And note I was then (and still am) a fan of Benny Hill’s breast obsessed humour. The key difference, for me, being Benny Hill was a comedian and deliberately portraying himself as a loser. The Professionals were supposedly portraying themselves as heroic archetypes. But they were the biggest losers of all.
The key to Leslie Nielsen’s comedy was that he NEVER broke out in a grin. He delivered his lines as seriously and deadpan as possible - which is what made them so funny.
When I watched it with my kids I was keen to their body language to see if they were enjoying it. I don’t think it had the wow factor for them. I blame Avatar.
Well, actually… He did the grin thing often. It wasn’t part of the punch-line delivery, I agree, but… In Police Squad, for instance, it was often part of the closing “freeze” frame (that wasn’t really frozen.) Or when the character was trying to be diplomatic, but just came off as syrupy or leering.
Another thing he did was the goggle-eyed “oops!” expression, as when he was messing around with the fish tank in Ricardo Montalban’s office. Beautiful “mugging” comedy.
So, yes, he certainly did a lot of his best work deadpan…but he also really did make use of his big rubbery face!
I was a great fan of The Dark Crystal as well and was one of the few people I knew who saw it in the theater. The movie itself was great, but the VHS release was horrible. It was a blurry, muddy, low-contrast, pan-and-scan version that cropped out large parts of the frame to make it fit (VHS vs streaming comparison). If that is the only way you saw the film, then you really did not see the film. Your “beautification through blurrification” hypothesis probably holds true.
Although the DVD releases were not without their faults, they were much better than the VHS. The Sony Blu-ray release added not only additional detail, but slightly corrected color and better contrast (DVD vs Blu-ray comparison).
Sorry for the sidetrack, but as much as the OP has a nostalgic love for the craptastic VHS release, that version always grated on me because it was a pale comparison to the actual movie.
Actually, I’m sure if I had seen the film on the big screen as a kid I would have loved it too.
And if I were to view it on VHS now, I’d probably still be disappointed, although I suspect the grainier image would go some way to hiding the faults.
Despite the title I gave this OP, I really suspect that factors 2) through 4) played a bigger part in my disappointment.
That is, when I first saw the film it was a long time ago, I was an impressionable kid, and it was a hallmark of its time.
But as **Gothic **said, we’ve been spoiled on visual technology like Avatar, and what once seemed so new and cool now seems old and cheesy.

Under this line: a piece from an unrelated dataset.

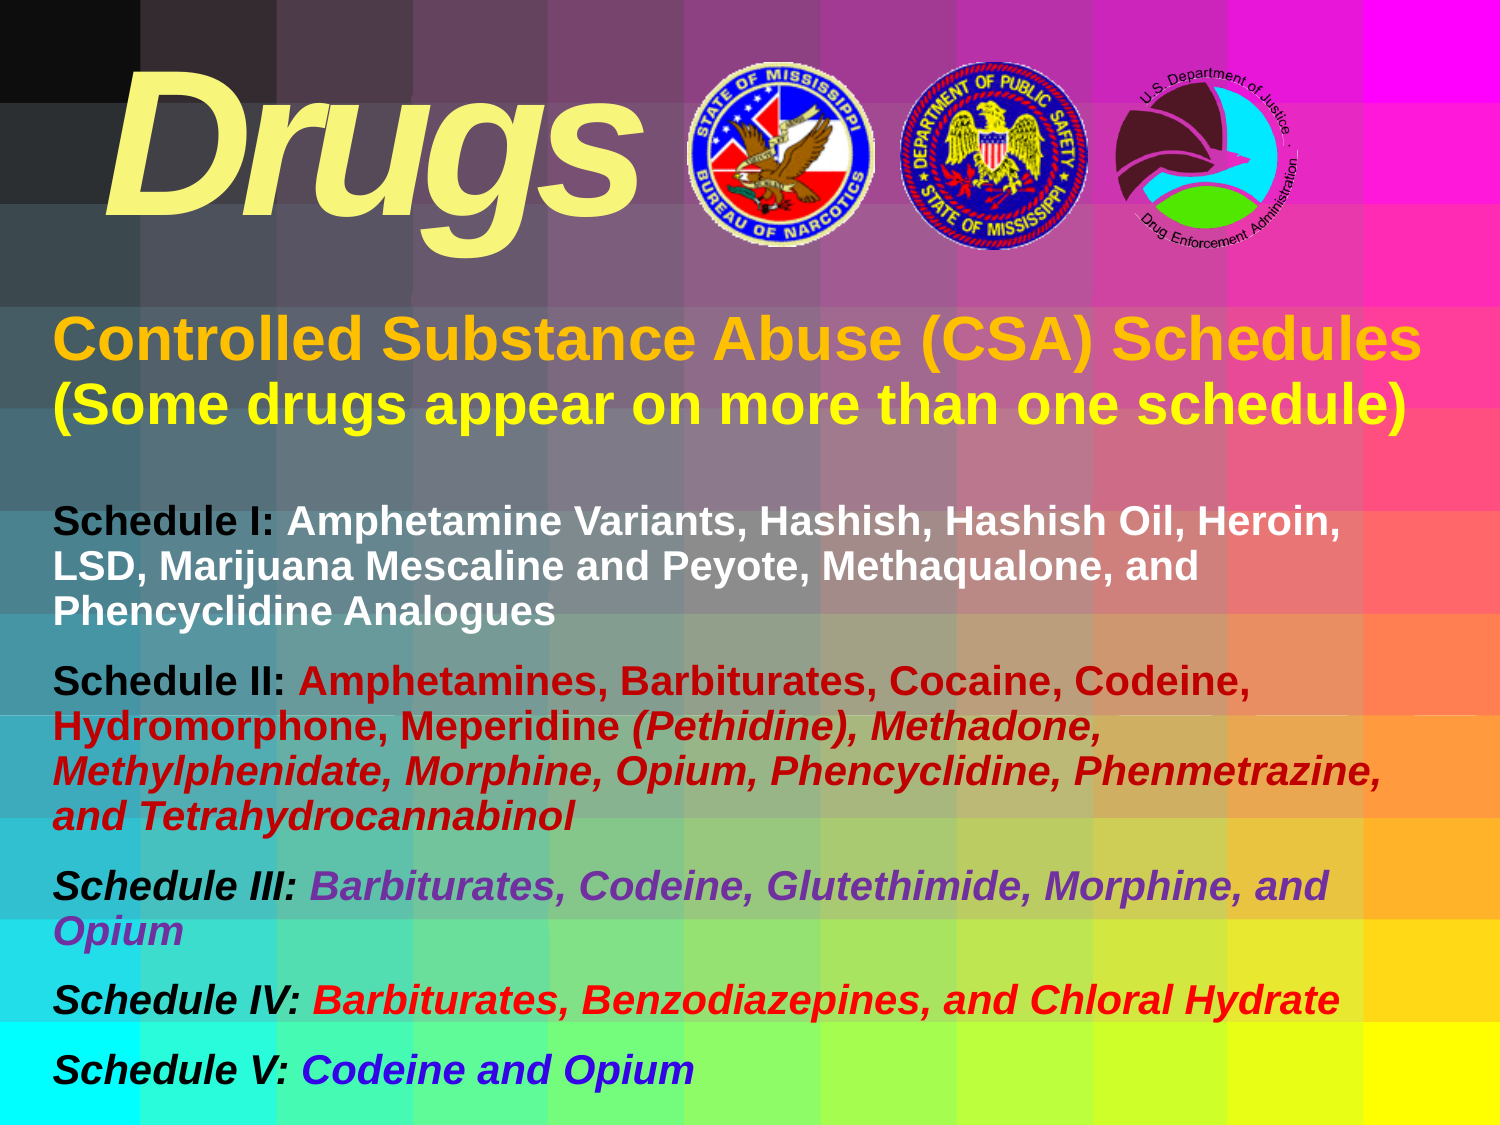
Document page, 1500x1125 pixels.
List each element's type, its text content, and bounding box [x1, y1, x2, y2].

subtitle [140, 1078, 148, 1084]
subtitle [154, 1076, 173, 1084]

Like **Trinopus **and TCMF-2L, I’ve also experienced the disappointment of revisiting a once favourite old TV series only to discover that I can no longer enjoy it.
For me it was Quark. In my memory it was a bizarre, fresh, witty comedy, but on second viewing, it was just corny and contrived. And yet, if I hadn’t gone back to re-watch it, it would have remained a perfect comedy in my memory.
I do think, though, that The Dark Crystal still holds up pretty well, all things considered.
At least, in terms of its visual design. (Story, not so much.)